17. The method of any one of the preceding claims, wherein the substrate comprises polymers (including brush polymers), hydrogels, glass, plastic, metals, ceramics, semiconductors, oxides or their composites such as magnetic particles.

18. The method of Claim 17, wherein the substrate comprises a hydrogel,

particularly wherein the hydrogel is selected from a PEG hydrogel, a

polyacrylimide hydrogel, a poly(vinyl alcohol) hydrogel, or a poly(2- hydroxyethyl methacrylate) hydrogel.

19. The method of any one of the preceding claims, wherein the substrate comprises a second affinity ligand capable of specifically binding a distinct epitope, relative to the epitope of the viable target cell bound by the first affinity ligand.

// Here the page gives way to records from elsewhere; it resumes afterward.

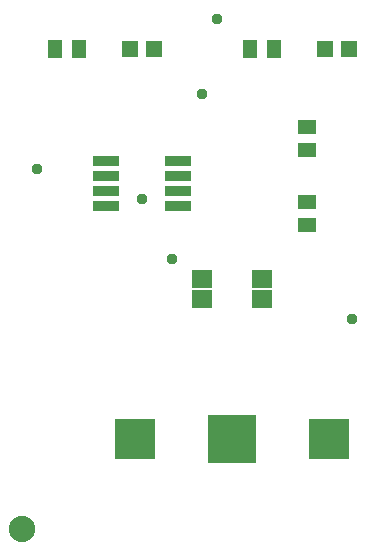
<source format=gts>
G04 EAGLE Gerber RS-274X export*
G75*
%MOMM*%
%FSLAX34Y34*%
%LPD*%
%INTop Soldermask*%
%IPPOS*%
%AMOC8*
5,1,8,0,0,1.08239X$1,22.5*%
G01*
%ADD10C,2.235200*%
%ADD11R,1.703200X1.503200*%
%ADD12R,2.235200X0.863600*%
%ADD13R,1.403200X1.403200*%
%ADD14R,1.603200X1.303200*%
%ADD15R,1.303200X1.603200*%
%ADD16R,4.103200X4.103200*%
%ADD17R,3.403200X3.403200*%
%ADD18C,0.959600*%


D10*
X25400Y25400D03*
D11*
X228600Y237100D03*
X228600Y220100D03*
X177800Y237100D03*
X177800Y220100D03*
D12*
X96266Y336550D03*
X157734Y336550D03*
X96266Y323850D03*
X96266Y311150D03*
X157734Y323850D03*
X157734Y311150D03*
X96266Y298450D03*
X157734Y298450D03*
D13*
X281600Y431800D03*
X302600Y431800D03*
X116500Y431800D03*
X137500Y431800D03*
D14*
X266700Y345600D03*
X266700Y365600D03*
X266700Y282100D03*
X266700Y302100D03*
D15*
X53500Y431800D03*
X73500Y431800D03*
X218600Y431800D03*
X238600Y431800D03*
D16*
X203200Y101600D03*
D17*
X285200Y101600D03*
X121200Y101600D03*
D18*
X38100Y330200D03*
X177800Y393700D03*
X152400Y254000D03*
X304800Y203200D03*
X127000Y304800D03*
X190500Y457200D03*
M02*

</source>
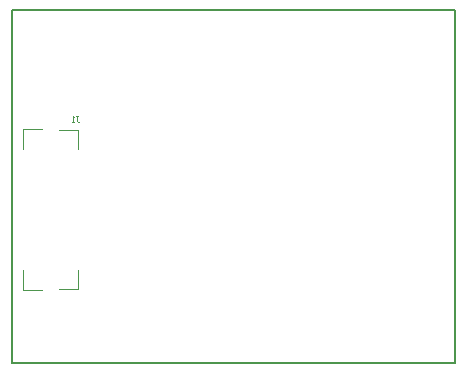
<source format=gbo>
%FSLAX25Y25*%
%MOIN*%
G70*
G01*
G75*
G04 Layer_Color=32896*
%ADD10R,0.01969X0.01969*%
%ADD11R,0.02362X0.01969*%
%ADD12R,0.02559X0.02165*%
%ADD13R,0.03740X0.03740*%
%ADD14R,0.02165X0.02559*%
%ADD15R,0.03740X0.03740*%
%ADD16R,0.01969X0.01378*%
%ADD17R,0.02756X0.01181*%
%ADD18R,0.03504X0.06299*%
%ADD19C,0.01181*%
%ADD20C,0.01000*%
%ADD21C,0.02362*%
%ADD22C,0.01378*%
%ADD23C,0.00787*%
%ADD24C,0.01969*%
%ADD25C,0.11811*%
%ADD26C,0.02165*%
%ADD27R,0.03937X0.01378*%
%ADD28R,0.04724X0.05315*%
%ADD29C,0.01260*%
%ADD30C,0.00591*%
%ADD31C,0.00394*%
%ADD32C,0.00709*%
%ADD33C,0.00276*%
%ADD34R,0.02769X0.02769*%
%ADD35R,0.03162X0.02769*%
%ADD36R,0.03359X0.02965*%
%ADD37R,0.04540X0.04540*%
%ADD38R,0.02965X0.03359*%
%ADD39R,0.04540X0.04540*%
%ADD40R,0.02769X0.02178*%
%ADD41R,0.03386X0.01811*%
%ADD42R,0.04134X0.06929*%
%ADD43C,0.12611*%
%ADD44C,0.02965*%
%ADD45R,0.04252X0.01693*%
%ADD46R,0.05039X0.05630*%
D23*
X-100Y-100D02*
X147538D01*
X-81Y117660D02*
X147540D01*
X147557Y117643D01*
Y-57D02*
Y117643D01*
X-81Y-57D02*
Y117660D01*
Y-57D02*
X147557D01*
D31*
X21849Y71061D02*
Y77656D01*
X15550D02*
X21849D01*
X3542Y71160D02*
Y77754D01*
X9841D01*
X3542Y24309D02*
Y30904D01*
Y24309D02*
X9841D01*
X15451Y24408D02*
X21750D01*
Y31002D01*
D33*
X20988Y82168D02*
X21644D01*
X21316D01*
Y80528D01*
X21644Y80200D01*
X21972D01*
X22300Y80528D01*
X20332Y80200D02*
X19676D01*
X20004D01*
Y82168D01*
X20332Y81840D01*
M02*

</source>
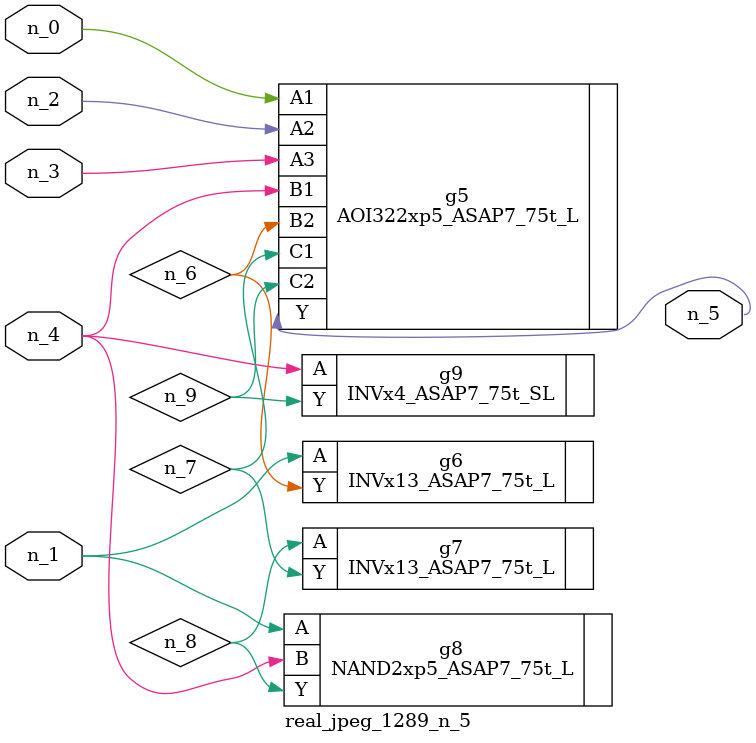
<source format=v>
module real_jpeg_1289_n_5 (n_4, n_0, n_1, n_2, n_3, n_5);

input n_4;
input n_0;
input n_1;
input n_2;
input n_3;

output n_5;

wire n_8;
wire n_6;
wire n_7;
wire n_9;

AOI322xp5_ASAP7_75t_L g5 ( 
.A1(n_0),
.A2(n_2),
.A3(n_3),
.B1(n_4),
.B2(n_6),
.C1(n_7),
.C2(n_9),
.Y(n_5)
);

INVx13_ASAP7_75t_L g6 ( 
.A(n_1),
.Y(n_6)
);

NAND2xp5_ASAP7_75t_L g8 ( 
.A(n_1),
.B(n_4),
.Y(n_8)
);

INVx4_ASAP7_75t_SL g9 ( 
.A(n_4),
.Y(n_9)
);

INVx13_ASAP7_75t_L g7 ( 
.A(n_8),
.Y(n_7)
);


endmodule
</source>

20. The method of Claim 19, wherein the substrate comprises at least three affinity ligands capable of specifically binding at least three distinct epitopes.

21. The method of any one of the preceding claims, wherein viable target cell is a eukaryotic cell.

22. The method of Claim 21, wherein the eukaryotic cell is an animal cell, such as a vertebrate cell, and in certain embodiments, a mammalian cell, such as a primate cell, such as a human cell.

23. The method of any one of the preceding claims, wherein the affinity ligand specifically binds a cell-surface protein on the viable target cell.